A real-time BI system has two main components: real-time data integration and real-time decision-making. The objective of the real-time data integration component is to capture business events from operational systems and integrate them into a low-latency store. This component supports real-time, data-on-demand processing. The real-time decision-making component, on the other hand, supports real-time performance management and real-time predictive analysis. Figure 1 gives an overview of real-time BI architecture.
Challenges of Real-Time BI
BI applications include the activities of decision support, query and reporting, online analytical processing, statistical analysis, forecasting and data mining. Each of these components needs to be designed to operate in a real-time environment, and there can be many challenges in designing such system. Some major challenges include:
Designing real-time ETL. Traditional ETL tools are batch oriented, wherein the data becomes available as some sort of extract file on a certain schedule, usually nightly, weekly or monthly. Then the system transforms and cleanses the data and loads it into the data warehouse. ETL tools tend to update systems with complete files, not compact amounts of change data. However, for real-time ETL, a continuous flow will be required throughout the day with minimum latency. Real-time operation requires the synchronization of data across multiple layers of an organization and many different sources. Connecting the large and diverse array of data sources to a real-time warehouse is highly complex.
Data modeling for real time. From a data architecture perspective, real-time data warehousing challenges the posture of the data warehouse as a system of periodic measurements, advocating the requirement for a system of more comprehensive and continuous temporal information, i.e., a real-time database model that deals with the temporal nature of data.
Search, OLAP, and query and reporting. Today's query and OLAP tools, not having been designed with real-time warehousing in mind, can produce unanticipated results.
Scalability. To support real-time processing, the system must have a scalable and flexible back-end database environment for loading and administering large amounts of data. The database must also be able to handle mixed workloads, since the tasks used to update low-latency stores will need to run in parallel with real-time decision-making applications. Real-time processing will involve real-time alert reporting through emails or messages. These alerts need to be designed to operate on real-time data feeds.
Suggested Solutions
An ideal real-time BI tool will be the one which can answer all the above challenges. Experts all around the world are studiously working to develop such a system and have come up with many approaches to design a real-time BI. Some approaches are briefed here.
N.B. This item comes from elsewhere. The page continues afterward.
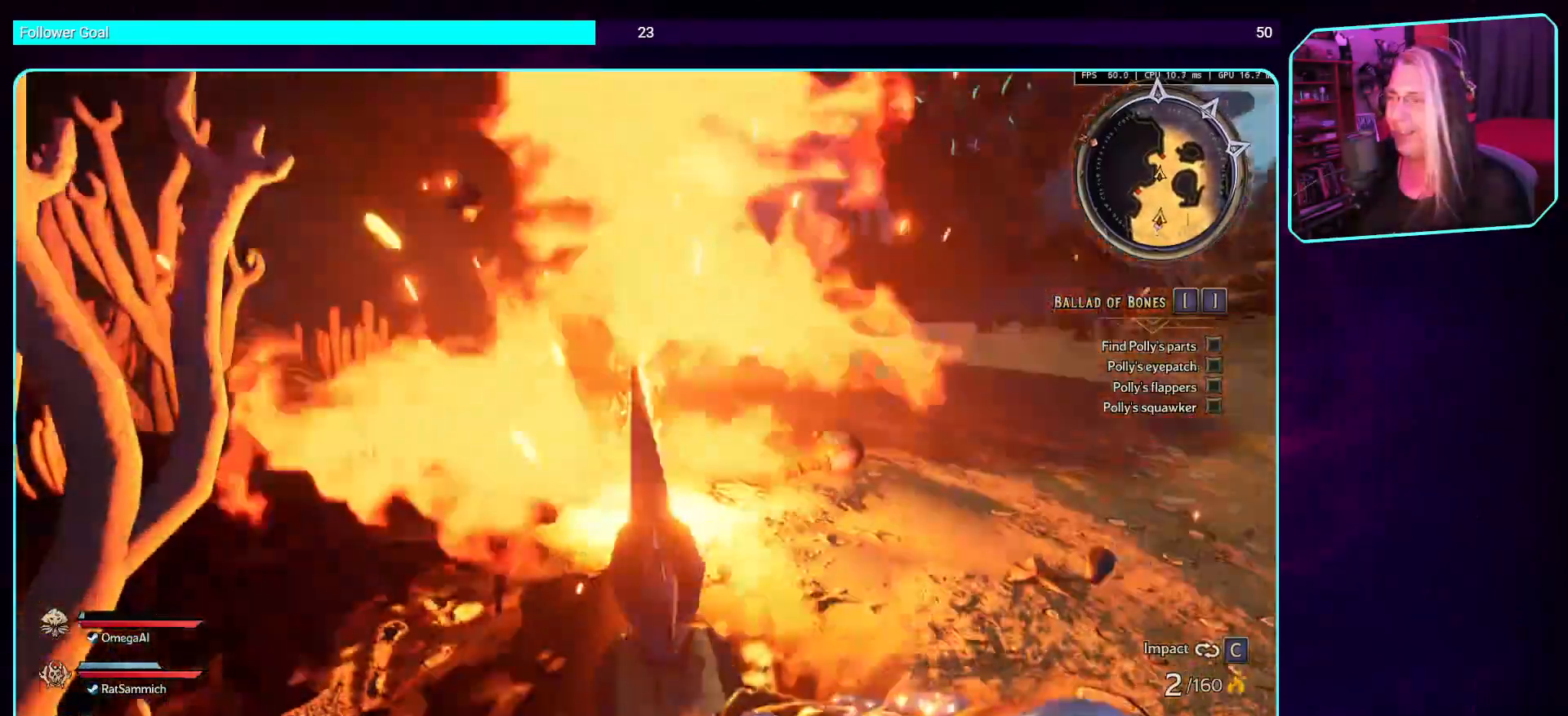
{"keys": ["w"], "mouse": [], "events": [[487, "w", "down"]]}
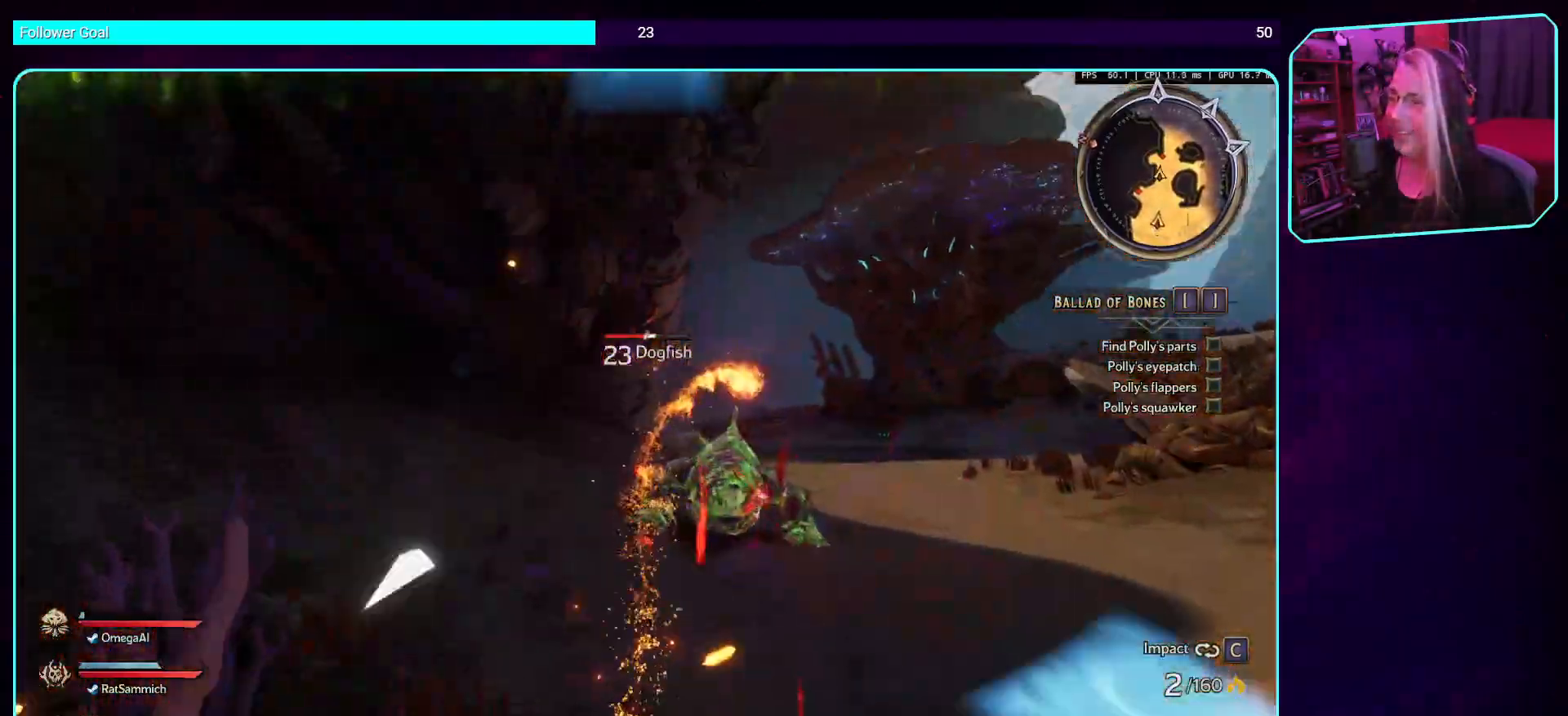
{"keys": [], "mouse": [], "events": [[151, "space", "down"], [352, "space", "up"], [352, "w", "up"]]}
Micro batch ETL. A data warehouse can only be considered real-time, or near real-time, when all or part of the data is updated, loaded or refreshed on an intra-day basis, without interrupting user access to the system. Convention ETL, file based approach is extremely effective in addressing daily, weekly and monthly batch reporting requirements. Micro batch ETL designed on log based, real-time change data capture technology can provide a nonintrusive means for real-time data acquisition from an operational data source. Figures 2 and 3 give a pictorial presentation of the system.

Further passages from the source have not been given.